By JOHN KLINE
THE GOSHEN NEWS
A new era of flight training has arrived for Goshen-based New Horizons Aviation.
Started seven years ago by local charter pilot Dan Steiner and commercial airline captain Roger Yoder, New Horizons Aviation is the fixed wing flight training and airplane rental operation located at Goshen Municipal Airport.
While the company has offered private and commercial flight training opportunities since its inception, the arrival of a new, state-of-the-art flight training simulator to the facility this past December has proven to be quite a game-changer for the operation.
“It’s called a Redbird Full-Motion Simulator,” Yoder said of the new trainer. The machine features wrap-around visuals, an enclosed and reconfigurable cockpit and electric motion platform to help simulate the sensation of flight.
“We got this with several thoughts in mind. One, we do instrument training here for private pilot’s licenses, and by having the simulator, we can expose students to things in the simulator that wouldn’t actually be safe to do in the airplane. I’m actually working with a student right now in the simulator, and I’m so excited about the things I can do with it, because when he goes for a check ride to gain his instrument rating he will have faced a lot of decision making in the simulator that we would never cover in an airplane.”
For example, instructors with students in the simulator can choose to “fail” instruments and different aircraft components on demand, change the weather from good to bad and simulate both daytime and nighttime flying.
“All of those things we can simulate,” Yoder said, “which greatly enhances the training that we can provide to our students.”
While flight training simulators have been around for decades, Yoder noted that the major standout of the Redbird simulator is that it is motion-based, a feature that in the past has typically been too expensive to implement for all but the largest training operations.

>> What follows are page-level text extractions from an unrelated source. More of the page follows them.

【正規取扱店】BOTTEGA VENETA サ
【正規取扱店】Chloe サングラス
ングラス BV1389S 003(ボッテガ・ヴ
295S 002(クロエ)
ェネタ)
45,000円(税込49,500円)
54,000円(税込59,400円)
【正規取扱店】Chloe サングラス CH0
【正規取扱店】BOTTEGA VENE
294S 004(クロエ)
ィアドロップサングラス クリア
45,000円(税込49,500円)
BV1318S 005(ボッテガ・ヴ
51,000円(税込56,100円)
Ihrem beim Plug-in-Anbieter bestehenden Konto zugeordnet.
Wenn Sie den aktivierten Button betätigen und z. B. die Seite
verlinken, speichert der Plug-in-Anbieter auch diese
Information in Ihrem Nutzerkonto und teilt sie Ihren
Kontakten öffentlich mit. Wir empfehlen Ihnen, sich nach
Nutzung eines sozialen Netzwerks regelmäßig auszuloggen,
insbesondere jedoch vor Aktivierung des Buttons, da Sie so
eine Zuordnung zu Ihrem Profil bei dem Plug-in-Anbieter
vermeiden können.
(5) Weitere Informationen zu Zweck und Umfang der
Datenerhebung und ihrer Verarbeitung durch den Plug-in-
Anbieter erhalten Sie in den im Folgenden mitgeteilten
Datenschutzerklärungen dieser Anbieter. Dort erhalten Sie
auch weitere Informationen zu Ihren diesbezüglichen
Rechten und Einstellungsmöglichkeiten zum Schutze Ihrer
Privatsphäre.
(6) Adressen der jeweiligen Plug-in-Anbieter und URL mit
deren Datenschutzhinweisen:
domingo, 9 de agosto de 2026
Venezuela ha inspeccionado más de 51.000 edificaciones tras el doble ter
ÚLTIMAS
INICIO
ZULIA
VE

“It’s a huge deal,” Yoder said of the new acquisition. “I don’t know of any other flight school around that has one. Some of the universities like Western Michigan and Purdue have one, but for a local airport, this is very unique, and I believe it sets us apart.”
In addition to the heightened training opportunities, Yoder noted that the new trainer also makes it possible for instructors and pilots to get in valuable flying time even on bad weather days when flying would typically not be possible.

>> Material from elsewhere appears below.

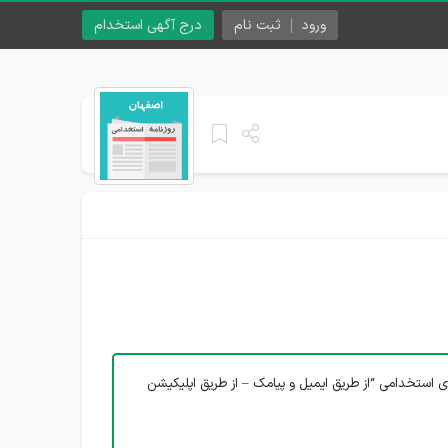
ورود
ثبت نام
درج آگهی استخدام
ی استخدامی “از طریق ایمیل و پیامک – از طریق اپلیکیشن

“So our hope is that people will use it, for example, in the winter when there are lots of clouds and ice and they can’t actually get up in the air,” Yoder said. “In addition, the simulator can also be used to keep pilots current, because once a pilot has their instrument rating, they’re required to do so much flying in order to maintain their instrument proficiency. So with the flight simulator, they can do their entire instrument proficiency check in the simulator in order to remain current.
“So it’s a training tool, and it also enhances the safety of general aviation flying,” he said. “It’s a win-win.”